### Instruction
Reproduce verbatim the lines running from the one containing "Чтобы удалить ветку, мы" up to and including the one containing "Projeto de GP". Omit the pictures from your answer.

Stored data entries
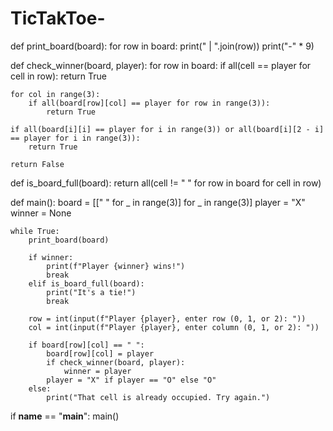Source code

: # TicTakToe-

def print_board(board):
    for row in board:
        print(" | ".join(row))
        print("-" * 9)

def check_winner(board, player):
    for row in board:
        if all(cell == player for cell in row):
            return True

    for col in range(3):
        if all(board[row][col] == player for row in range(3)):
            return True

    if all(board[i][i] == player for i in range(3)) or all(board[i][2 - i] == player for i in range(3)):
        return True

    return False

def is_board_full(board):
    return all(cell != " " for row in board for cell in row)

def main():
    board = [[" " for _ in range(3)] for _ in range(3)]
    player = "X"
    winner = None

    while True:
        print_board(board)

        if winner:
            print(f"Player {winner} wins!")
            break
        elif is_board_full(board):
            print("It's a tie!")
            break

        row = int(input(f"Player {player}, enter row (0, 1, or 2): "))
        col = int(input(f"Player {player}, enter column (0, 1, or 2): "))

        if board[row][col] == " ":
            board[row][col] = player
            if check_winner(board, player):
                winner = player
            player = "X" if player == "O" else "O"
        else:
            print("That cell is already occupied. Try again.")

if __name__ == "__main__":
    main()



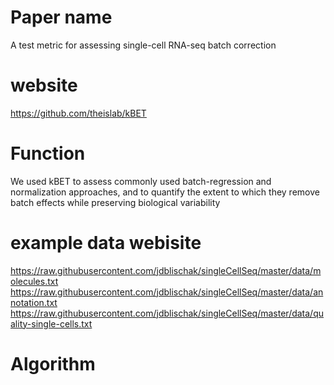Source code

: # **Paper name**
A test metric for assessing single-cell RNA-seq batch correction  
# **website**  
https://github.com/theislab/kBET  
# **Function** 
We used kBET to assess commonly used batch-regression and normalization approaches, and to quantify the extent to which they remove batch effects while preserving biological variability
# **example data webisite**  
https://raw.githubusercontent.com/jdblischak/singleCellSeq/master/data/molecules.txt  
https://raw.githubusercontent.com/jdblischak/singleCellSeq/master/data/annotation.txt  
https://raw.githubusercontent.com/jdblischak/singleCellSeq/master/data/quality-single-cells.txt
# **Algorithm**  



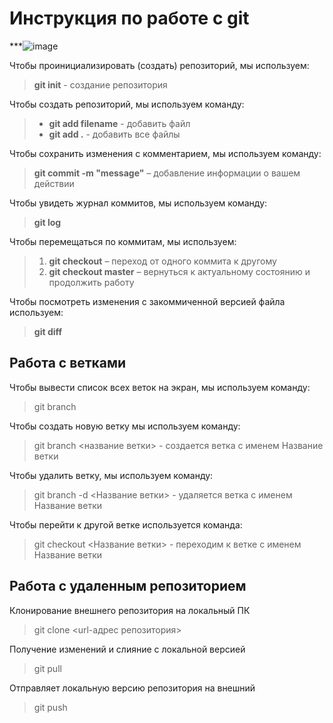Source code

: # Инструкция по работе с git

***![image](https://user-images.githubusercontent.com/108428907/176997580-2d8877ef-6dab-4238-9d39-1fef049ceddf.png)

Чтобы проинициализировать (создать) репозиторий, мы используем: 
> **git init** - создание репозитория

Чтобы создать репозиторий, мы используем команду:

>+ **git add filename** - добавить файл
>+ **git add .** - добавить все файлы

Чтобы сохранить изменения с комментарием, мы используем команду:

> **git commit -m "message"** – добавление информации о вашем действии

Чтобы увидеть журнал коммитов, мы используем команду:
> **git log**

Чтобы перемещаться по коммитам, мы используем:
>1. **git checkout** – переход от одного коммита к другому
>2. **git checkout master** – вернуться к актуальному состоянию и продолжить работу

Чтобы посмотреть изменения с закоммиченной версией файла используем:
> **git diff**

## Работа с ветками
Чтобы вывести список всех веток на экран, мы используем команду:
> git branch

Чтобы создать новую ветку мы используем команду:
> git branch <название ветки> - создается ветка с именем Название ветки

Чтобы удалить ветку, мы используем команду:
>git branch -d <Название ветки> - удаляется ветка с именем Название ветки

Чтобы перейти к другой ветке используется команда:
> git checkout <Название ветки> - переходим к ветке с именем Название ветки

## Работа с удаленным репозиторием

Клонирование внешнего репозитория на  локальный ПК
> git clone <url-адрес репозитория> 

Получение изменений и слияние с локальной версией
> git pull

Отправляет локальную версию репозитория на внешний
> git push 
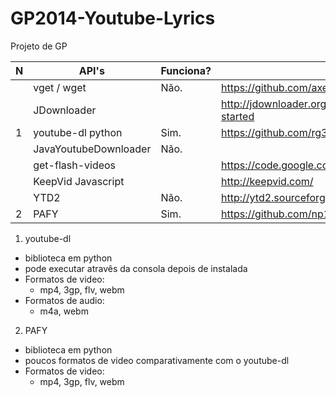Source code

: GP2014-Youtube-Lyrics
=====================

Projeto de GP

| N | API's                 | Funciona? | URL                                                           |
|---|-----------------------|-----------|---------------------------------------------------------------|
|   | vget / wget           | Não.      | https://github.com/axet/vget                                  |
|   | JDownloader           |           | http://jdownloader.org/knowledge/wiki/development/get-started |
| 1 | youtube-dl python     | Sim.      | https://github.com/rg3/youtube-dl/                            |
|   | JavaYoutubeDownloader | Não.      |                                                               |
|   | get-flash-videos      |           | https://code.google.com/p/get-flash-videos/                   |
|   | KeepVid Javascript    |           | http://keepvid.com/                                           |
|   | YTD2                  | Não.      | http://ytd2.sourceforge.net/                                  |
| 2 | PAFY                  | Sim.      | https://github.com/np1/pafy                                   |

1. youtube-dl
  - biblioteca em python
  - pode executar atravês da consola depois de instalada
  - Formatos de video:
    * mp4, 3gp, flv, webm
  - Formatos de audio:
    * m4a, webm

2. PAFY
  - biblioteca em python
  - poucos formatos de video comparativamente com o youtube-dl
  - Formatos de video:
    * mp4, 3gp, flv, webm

### Answer to this exercise
Чтобы удалить ветку, мы используем команду:
>git branch -d <Название ветки> - удаляется ветка с именем Название ветки

Чтобы перейти к другой ветке используется команда:
> git checkout <Название ветки> - переходим к ветке с именем Название ветки

## Работа с удаленным репозиторием

Клонирование внешнего репозитория на  локальный ПК
> git clone <url-адрес репозитория> 

Получение изменений и слияние с локальной версией
> git pull

Отправляет локальную версию репозитория на внешний
> git push 
Source code

: GP2014-Youtube-Lyrics
=====================

Projeto de GP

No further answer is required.